SOME of the features and underyling principles of Islamic finance may avoid or minimise the impact of future economic cycles, said the acting chief executive of the Centre for Islamic Banking, Finance and Management.
Makhtar Abdullah, who is a moderator for the 16th Asean Federation of Accountants Conference 2009, said, “The recent economic crisis which evolved around the financial system will further stimulate and hasten growth of Islamic finance as an alternative to the conventional system.”
He said the world is looking for alternatives in the wake of the crisis.
Now, he said, the push for Islamic banking will be faster and in bigger scale, so there will be more acceptance in the global economy.
The crisis, he said, might even be seen as an advantage for the Islamic banking sector as players were not directly affected.
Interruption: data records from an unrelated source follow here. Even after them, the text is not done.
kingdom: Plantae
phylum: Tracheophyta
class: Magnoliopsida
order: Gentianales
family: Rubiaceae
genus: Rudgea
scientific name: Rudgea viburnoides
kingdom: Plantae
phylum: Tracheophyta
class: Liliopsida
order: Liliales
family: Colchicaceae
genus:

Makhtar said on a global scale, education is still needed to get the knowledge and confidence across on Islamic finance.
“Everybody has to play their roles and Brunei is positively projecting the same image as after four decades of evolution, Islamic finance has a firm footing in developed markets globally,” he said.
Makhtar said the main feature of Islamic banking is that the foundation isn’t so much on liability and borrowing but more on the sharing of risks.
“It would be beneficial because customers would have a say in what they want and transactions would be more transparent as whatever business leads the financial institution wants to get involved. There will be more disclosure involved so it makes more sense to everyone,” he said.
In Brunei, Islamic finance has a good and positive image and the establishment of his group is part of the image Brunei is projecting.
“As people involved in Islamic banking work more with other global players their knowledge increases and (they) become more well trained with the proper infrastructure to accompany that,” he said.